Each DATEn is a 'one-off', so it's unclear how any could be helpful for modeling/predicting (as those dates literally never occur again). day_week seemed to be a better selection in this case.
In [ ]:
sample_size = [500]
ols = []
for i in np.arange(100):
temp_ols = learn(sample_size, method='OLS', test_training_data=False)
temp_ols.trial(display_results=False, compare=False)
if not ols or (temp_ols.results.rsquared > ols.results.rsquared):
ols = temp_ols
print "\nn = {0}".format(sample_size[0])
print "r = {0:.2f}".format(np.sqrt(ols.results.rsquared))

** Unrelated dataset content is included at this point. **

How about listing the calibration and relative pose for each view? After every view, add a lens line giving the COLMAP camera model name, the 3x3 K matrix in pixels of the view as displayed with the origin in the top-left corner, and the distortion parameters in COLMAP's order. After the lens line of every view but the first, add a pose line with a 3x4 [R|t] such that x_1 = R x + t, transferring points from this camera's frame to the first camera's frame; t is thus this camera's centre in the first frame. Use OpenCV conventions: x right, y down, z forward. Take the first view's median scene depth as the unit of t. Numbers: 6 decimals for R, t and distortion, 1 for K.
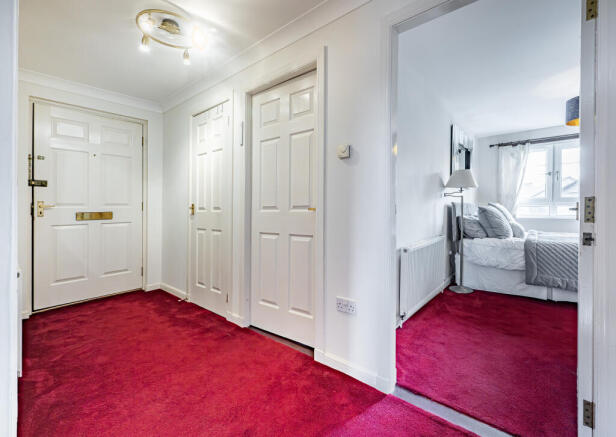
lens RADIAL K [[274.0, 0, 308.8], [0, 274.0, 206.3], [0, 0, 1]] dist [-0.000423, 0.000038]
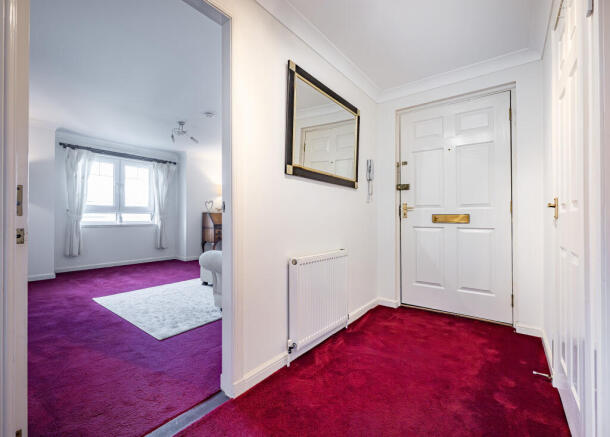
lens RADIAL K [[267.8, 0, 304.0], [0, 267.8, 209.4], [0, 0, 1]] dist [-0.000330, -0.000122]
pose [[0.052957, -0.020888, -0.998378, 0.055272], [-0.000195, 0.999781, -0.020928, 0.025637], [0.998597, 0.001303, 0.052941, 0.529572]]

print "R^2 = {0:.2f}".format(ols.results.rsquared)
In [ ]:
observed = ols.y_test
predictions = ols.results.predict(ols.X_test)
plt.title('Observed Values vs Fitted Predictions')

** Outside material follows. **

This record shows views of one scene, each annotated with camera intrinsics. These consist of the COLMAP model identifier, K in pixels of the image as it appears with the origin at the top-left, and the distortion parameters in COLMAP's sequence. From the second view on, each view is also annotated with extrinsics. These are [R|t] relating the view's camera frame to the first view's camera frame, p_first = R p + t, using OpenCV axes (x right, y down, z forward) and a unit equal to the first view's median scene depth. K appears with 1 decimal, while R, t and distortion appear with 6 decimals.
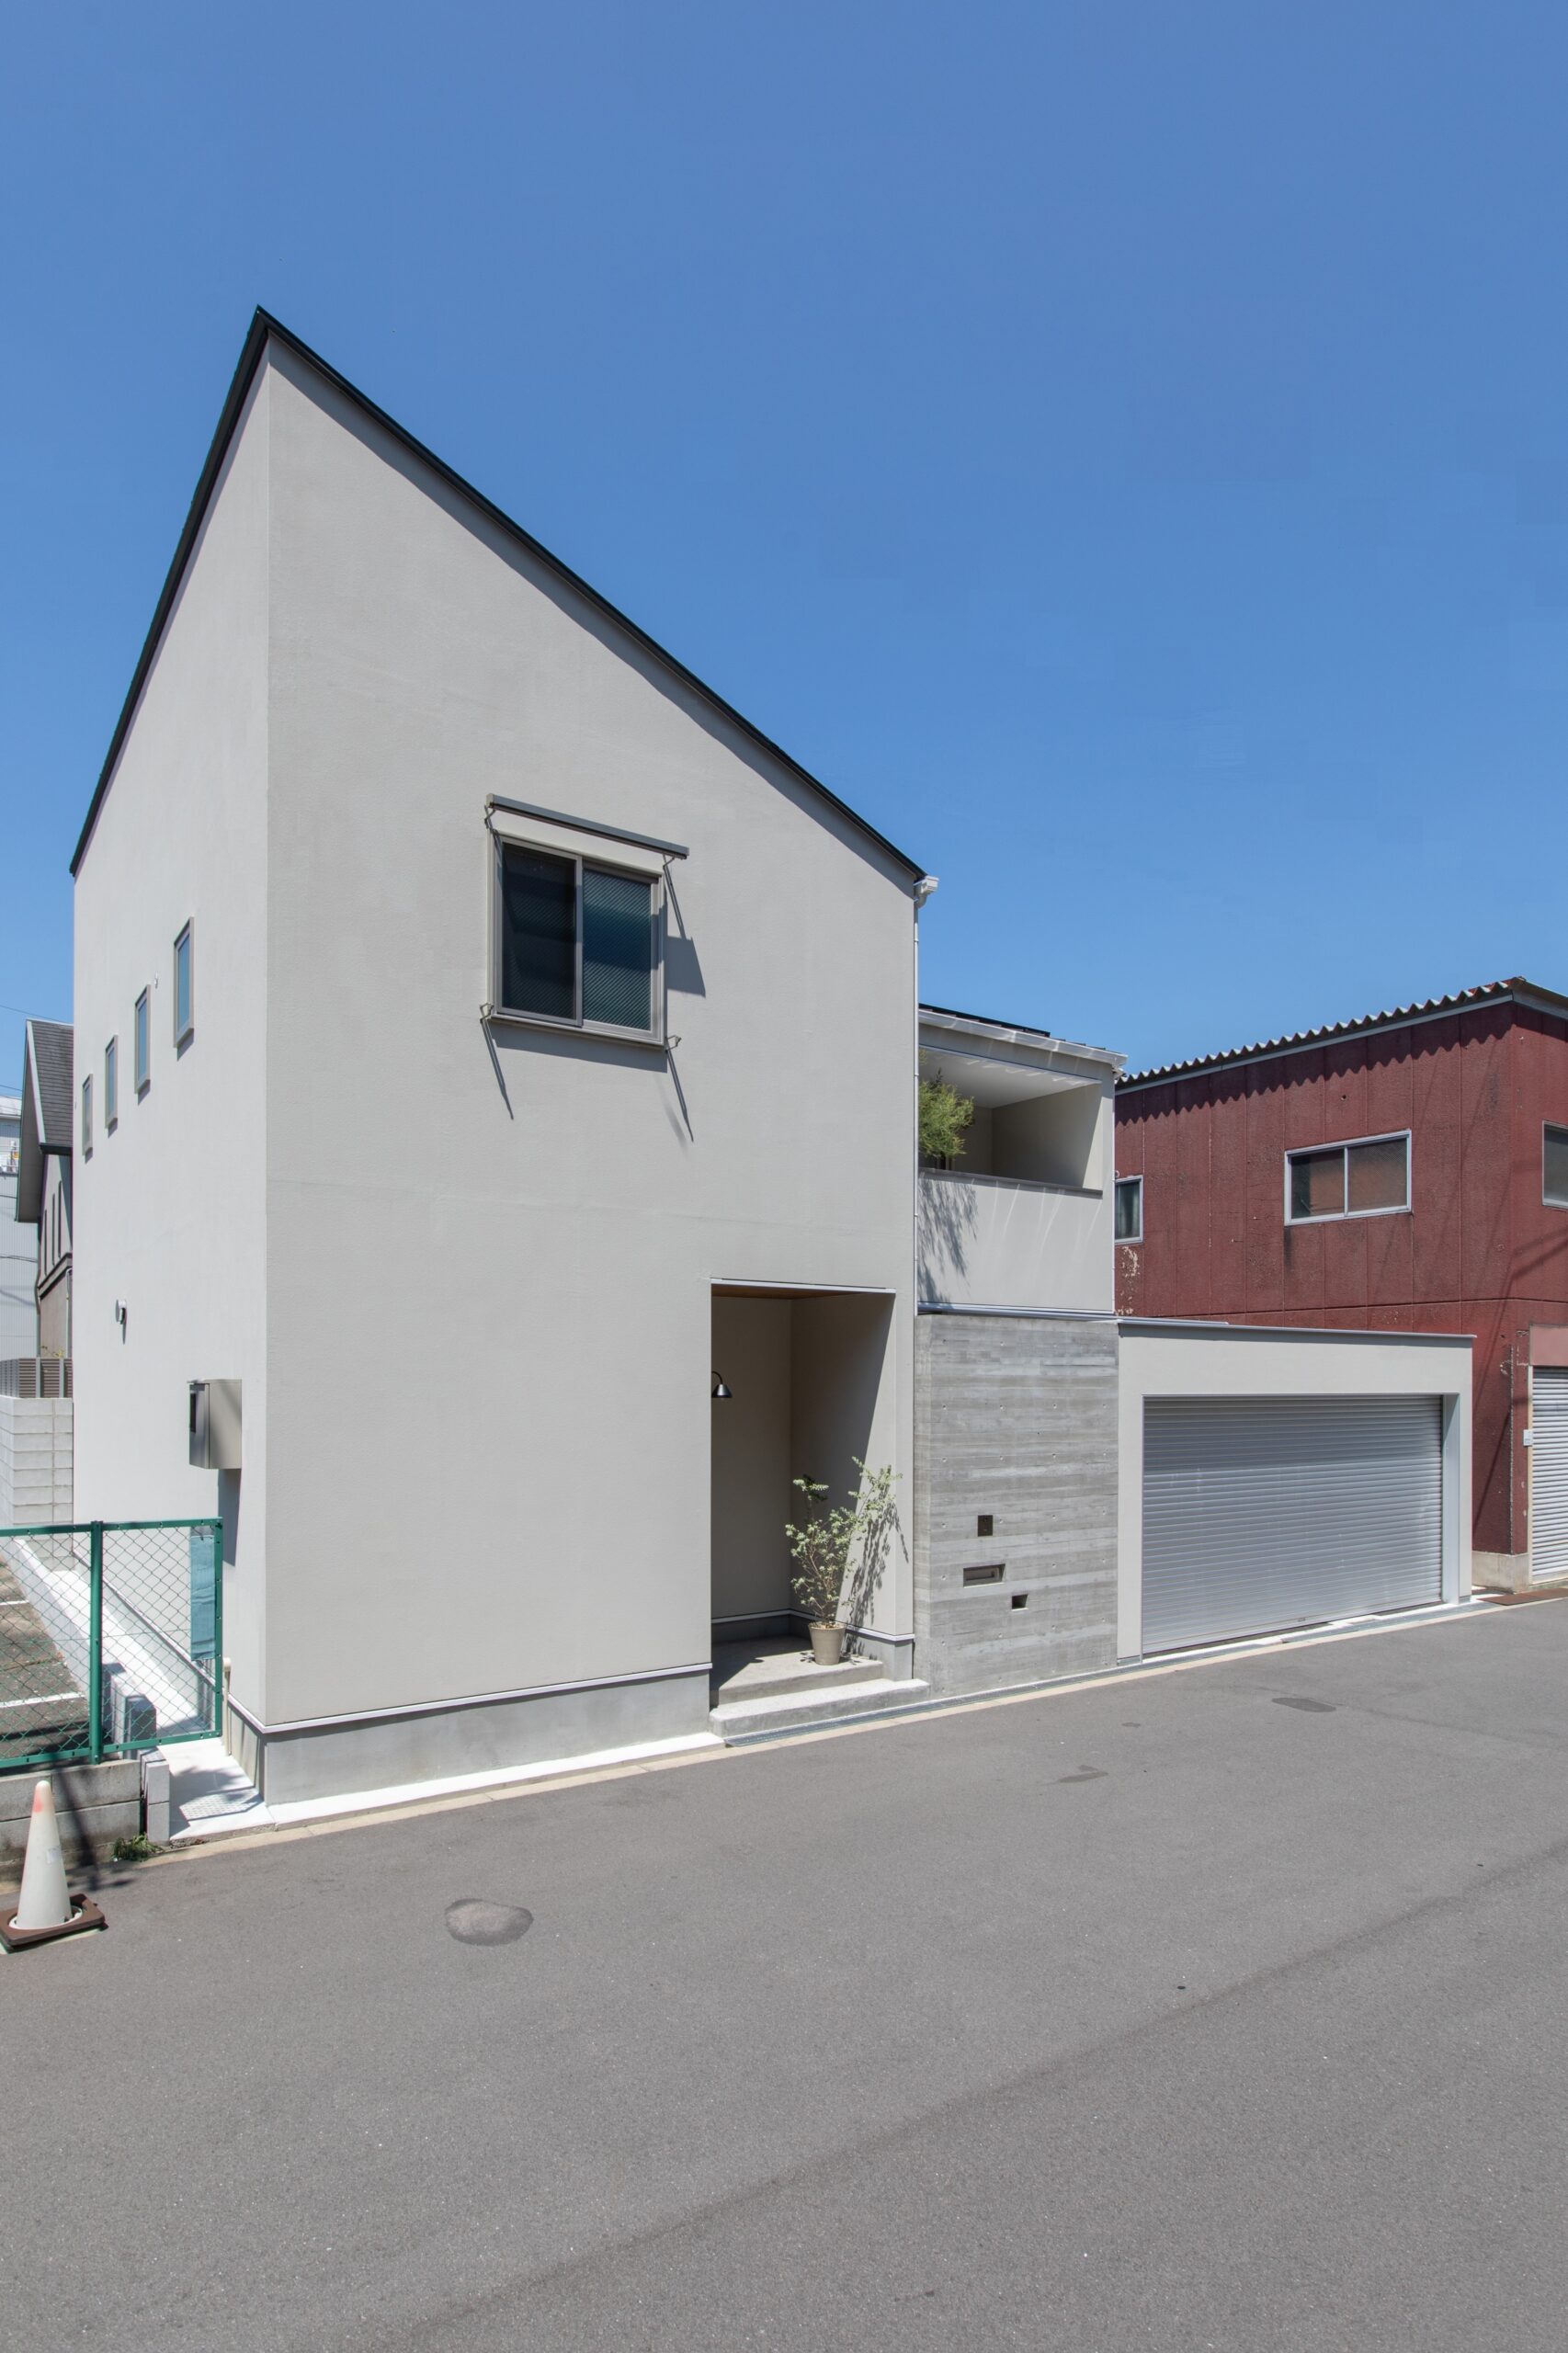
lens RADIAL K [[1196.5, 0, 784.0], [0, 1196.5, 1176.5], [0, 0, 1]] dist [-0.000485, 0.000283]
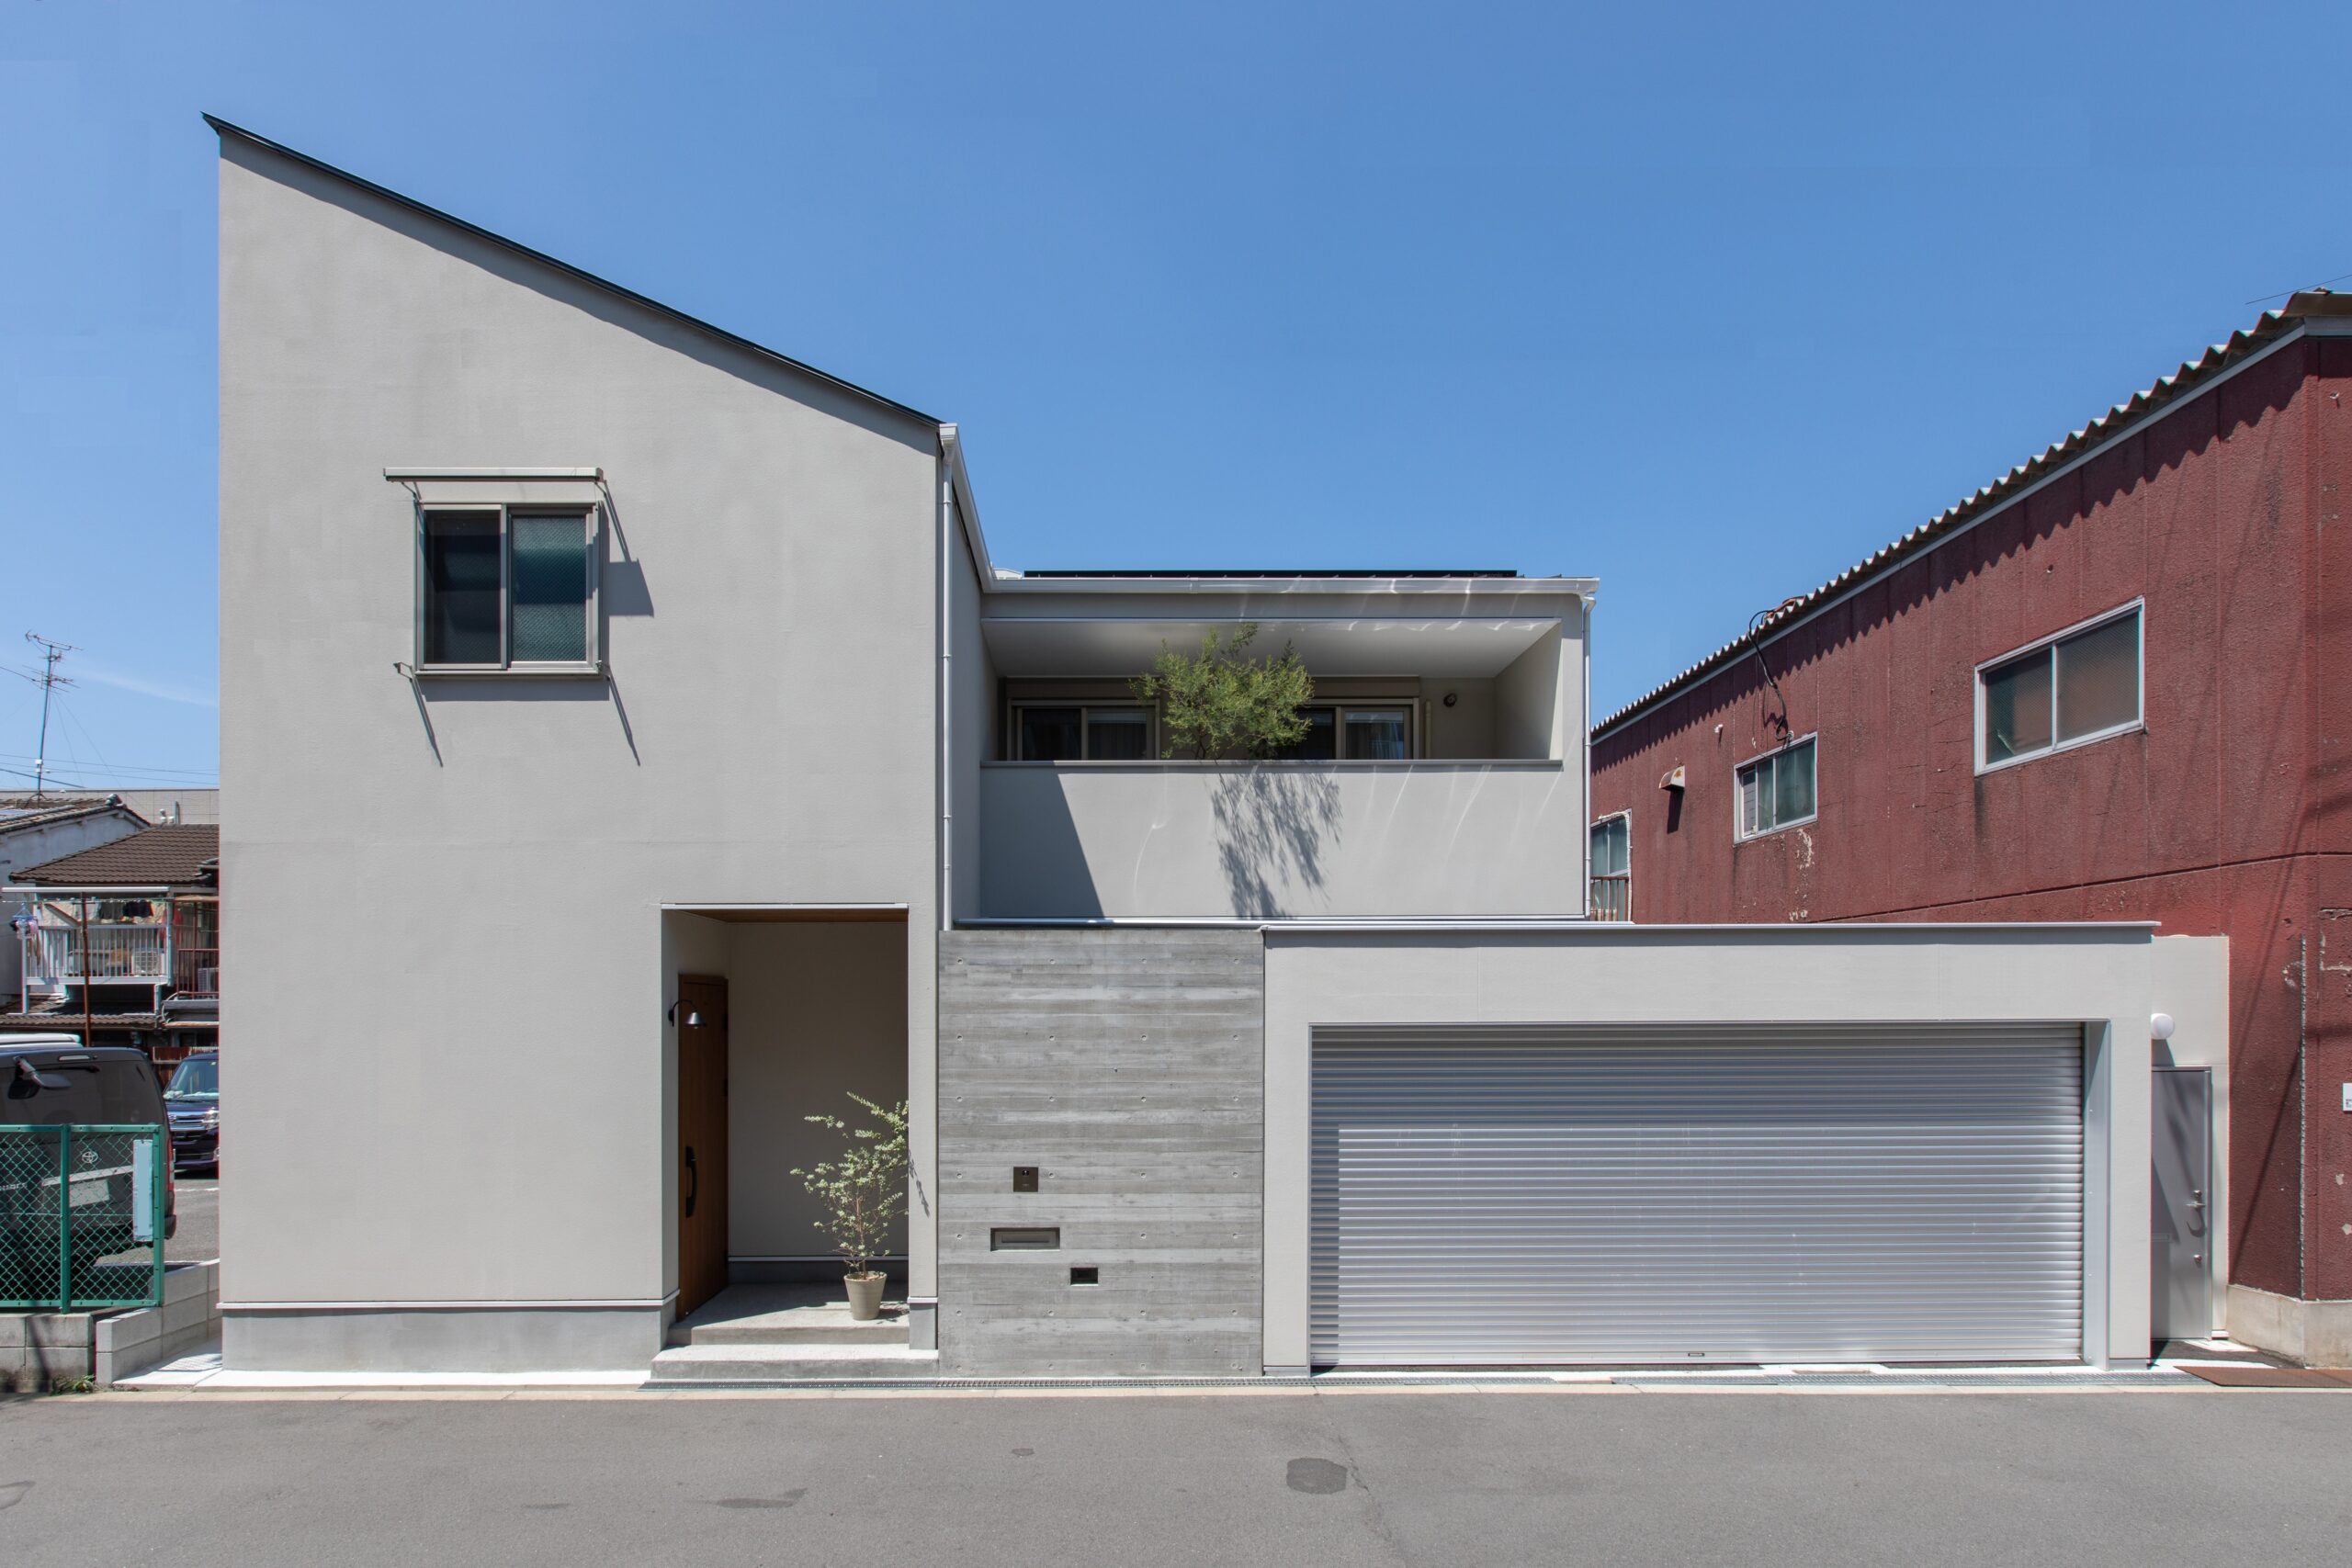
lens RADIAL K [[1112.8, 0, 1241.8], [0, 1112.8, 853.8], [0, 0, 1]] dist [0.000840, -0.000182]
pose [[0.840784, -0.085437, -0.534586, 0.703650], [0.098678, 0.995112, -0.003839, 0.081199], [0.532301, -0.049524, 0.845105, 0.422168]]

plt.xlabel('observed values')
plt.ylabel('predictions')
plt.scatter(observed, predictions, alpha=0.7, color='green', edgecolors='black')
plt.show()
In [ ]:
print ols.results.params
For $n = 500$, the best $R^{2}$ value witnessed was $0.85$ (with the best $r$ value seen at $0.92$).
This $R^{2}$ value means that $85\%$ of the proportion of total variation in the response variable is explained by the least-squares regression line (i.e., model) that was created above.
It's better than guessing in the dark, but too much shouldn't be staked on its predictions:
In [ ]:
y_hat_test = ols.results.predict(ols.X_test)
residuals = (y_hat_test - ols.y_test)
y = pd.DataFrame(data={'y_test':ols.y_test,'y_hat_test':y_hat_test,'residuals':residuals}, columns=['y_test','y_hat_test','residuals'])
y['residuals'] = residuals
entries_diff = [1, 100, 1000]
for i in entries_diff:
proximity = ['close' if d < i else 'far' for d in residuals]
y['proximity'] = proximity
total = y['proximity'].count()
close = y[y['proximity'] == 'close']['proximity'].count()
print "residuals < {0} ( {1}% )".format(i, np.true_divide(close,total)*100)
print y['proximity'].describe()
print
As can be seen from the above, somewhat arbitrarily-selected, values, the number of close predictions is a little over $50\%$ when close is defined as a prediction with a difference that is less than $1$ from the actual observed value. Given that the value of entries can take on such a large range of values $[0, 32814]$, differences less than $100$ and $1000$ are shown as well.
In [ ]:
plt.boxplot(residuals, vert=False)
plt.title('Boxplot of Residuals')
plt.xlabel('residuals')
plt.show()
In [ ]:
plt.scatter(y_hat_test,residuals, alpha=0.7, color='green', edgecolors='black')
plt.title('RESIDUAL PLOT')
plt.plot([np.min(y_hat_test),np.max(y_hat_test)], [0, 0], color='red')
plt.xlabel('predictions')
plt.ylabel('residuals')
plt.show()
Since the above predictions show a discernible, linear, and increasing pattern (and, thus, are not stochastic), it seems apparent that there is in fact not a linear relationship between the explanatory and response variables. Thus, a linear model is not appropriate for the current data set.